Prompt: Every record, from first to last, should be retyped word for word.

Data provided:

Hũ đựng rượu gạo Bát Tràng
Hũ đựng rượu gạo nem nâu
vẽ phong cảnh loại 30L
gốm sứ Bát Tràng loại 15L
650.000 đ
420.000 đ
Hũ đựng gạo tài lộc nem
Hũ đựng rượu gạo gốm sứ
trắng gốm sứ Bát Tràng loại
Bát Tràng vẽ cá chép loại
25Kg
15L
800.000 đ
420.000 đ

Finished task:
Hũ đựng rượu gạo Bát Tràng
Hũ đựng rượu gạo nem nâu
vẽ phong cảnh loại 30L
gốm sứ Bát Tràng loại 15L
650.000 đ
420.000 đ
Hũ đựng gạo tài lộc nem
Hũ đựng rượu gạo gốm sứ
trắng gốm sứ Bát Tràng loại
Bát Tràng vẽ cá chép loại
25Kg
15L
800.000 đ
420.000 đ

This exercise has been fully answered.